Menurut Kyai Edi, Deni Hermawan telah mencatut nama Presiden RI Prabowo Subianto dalam menyampaikan kabar bahwa Deden Apriandi telah ditetapkan sebagai Sekda definitif. Padahal, sehari setelah kabar itu menyebar luas di media dan masyarakat, Gubernur Banten Andra Soni justru membantahnya secara terbuka.
“Publik Banten benar-benar dibuat kecewa dan kebingungan. Gubernur sendiri menyatakan belum menerima informasi resmi dari Presiden. Lalu, maksud Deni menyebarkan informasi seperti itu apa? Ini bisa dianggap sebagai kebohongan publik,” kata Kyai Edi dalam keterangannya, Kamis (26/6/2025).

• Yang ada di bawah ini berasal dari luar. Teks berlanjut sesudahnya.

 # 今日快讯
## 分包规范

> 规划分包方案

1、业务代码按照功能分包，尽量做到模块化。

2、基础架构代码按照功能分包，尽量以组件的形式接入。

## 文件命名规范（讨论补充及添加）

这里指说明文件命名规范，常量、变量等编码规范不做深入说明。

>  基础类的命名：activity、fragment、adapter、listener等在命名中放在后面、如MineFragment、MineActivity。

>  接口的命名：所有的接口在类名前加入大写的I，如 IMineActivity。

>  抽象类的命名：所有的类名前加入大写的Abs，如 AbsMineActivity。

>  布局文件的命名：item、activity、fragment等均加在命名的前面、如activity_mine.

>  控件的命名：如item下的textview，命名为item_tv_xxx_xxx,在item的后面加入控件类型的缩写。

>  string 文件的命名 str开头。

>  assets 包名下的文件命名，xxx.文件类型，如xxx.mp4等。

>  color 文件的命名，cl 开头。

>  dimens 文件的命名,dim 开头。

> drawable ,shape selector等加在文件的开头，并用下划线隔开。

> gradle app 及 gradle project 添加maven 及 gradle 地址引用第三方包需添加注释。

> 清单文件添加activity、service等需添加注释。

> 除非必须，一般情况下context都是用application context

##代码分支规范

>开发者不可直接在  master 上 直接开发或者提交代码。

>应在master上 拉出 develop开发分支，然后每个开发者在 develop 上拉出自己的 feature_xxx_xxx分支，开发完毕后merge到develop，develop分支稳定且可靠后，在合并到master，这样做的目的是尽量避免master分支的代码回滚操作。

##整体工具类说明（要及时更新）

Ia menyebut pernyataan Deni Hermawan sebagai bentuk “prank” terhadap masyarakat Banten dan mempertanyakan integritas Deni sebagai pejabat publik yang semestinya menjunjung etika dan tanggung jawab jabatan.
“Kalau seperti ini, patut diduga kuat Deni berpihak ke salah satu kandidat. Ini jelas mencederai proses seleksi Sekda yang seharusnya objektif dan transparan,” tegas Kyai Edi.

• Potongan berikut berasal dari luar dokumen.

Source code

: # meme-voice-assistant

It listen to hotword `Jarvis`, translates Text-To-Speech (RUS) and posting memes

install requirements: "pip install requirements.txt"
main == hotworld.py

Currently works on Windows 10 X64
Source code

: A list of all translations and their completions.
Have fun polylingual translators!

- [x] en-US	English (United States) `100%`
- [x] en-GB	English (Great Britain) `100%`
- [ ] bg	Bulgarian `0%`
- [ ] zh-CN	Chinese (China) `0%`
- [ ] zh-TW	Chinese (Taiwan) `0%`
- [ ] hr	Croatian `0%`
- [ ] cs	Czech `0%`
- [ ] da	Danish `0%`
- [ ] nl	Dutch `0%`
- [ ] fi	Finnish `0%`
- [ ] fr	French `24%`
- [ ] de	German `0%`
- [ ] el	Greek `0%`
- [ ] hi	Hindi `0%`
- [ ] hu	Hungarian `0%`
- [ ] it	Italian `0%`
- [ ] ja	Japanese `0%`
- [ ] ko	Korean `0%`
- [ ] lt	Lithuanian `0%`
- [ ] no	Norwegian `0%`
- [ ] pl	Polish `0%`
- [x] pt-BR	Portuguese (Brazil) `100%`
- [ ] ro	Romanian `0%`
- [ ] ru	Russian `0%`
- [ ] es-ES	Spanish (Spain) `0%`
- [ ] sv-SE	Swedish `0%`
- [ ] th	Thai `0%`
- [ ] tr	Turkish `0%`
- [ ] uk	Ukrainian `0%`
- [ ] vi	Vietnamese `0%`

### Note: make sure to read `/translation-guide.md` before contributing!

Ia pun meminta Gubernur Andra Soni dan Wakil Gubernur Dimyati agar bertindak tegas terhadap pihak-pihak yang dianggap mencoreng kredibilitas pemerintah daerah.

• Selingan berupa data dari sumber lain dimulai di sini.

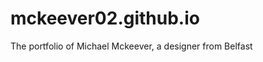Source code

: mckeever02.github.io
====================

The portfolio of Michael Mckeever, a designer from Belfast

“Sebagai salah satu ketua tim relawan pemenangan Andra-Dimyati, saya minta Gubernur tidak ragu menindak siapapun yang merusak kepercayaan publik. Jangan biarkan birokrasi dikotori oleh manuver politik yang tidak sehat,” ujarnya.
Lebih jauh, Kyai Edi juga menyinggung berbagai persoalan lain yang mencuat di awal pemerintahan baru, mulai dari kisruh rekrutmen di RSUD Labuan dan Cilograng, hingga permasalahan dalam pelaksanaan SPMB.
“Belum lagi soal pengadaan barang dan jasa yang katanya sudah penuh ‘ijon’. Kalau tidak segera dibenahi, bagaimana Banten mau maju sesuai cita-cita pendirinya?” tandasnya.
Ia pun menyentil para ASN yang dinilainya justru menjadi beban pemerintahan baru.
“Banyak dari mereka dulu tidak ikut berjuang menumbangkan dinasti, tapi sekarang justru paling rajin menempel Gubernur. Kami relawan akan terus mengawal agar janji-janji politik Gubernur dan Wagub ditepati, terutama soal pemerintahan yang adil, merata dan bebas korupsi,” pungkas Kyai Edi Wibowo.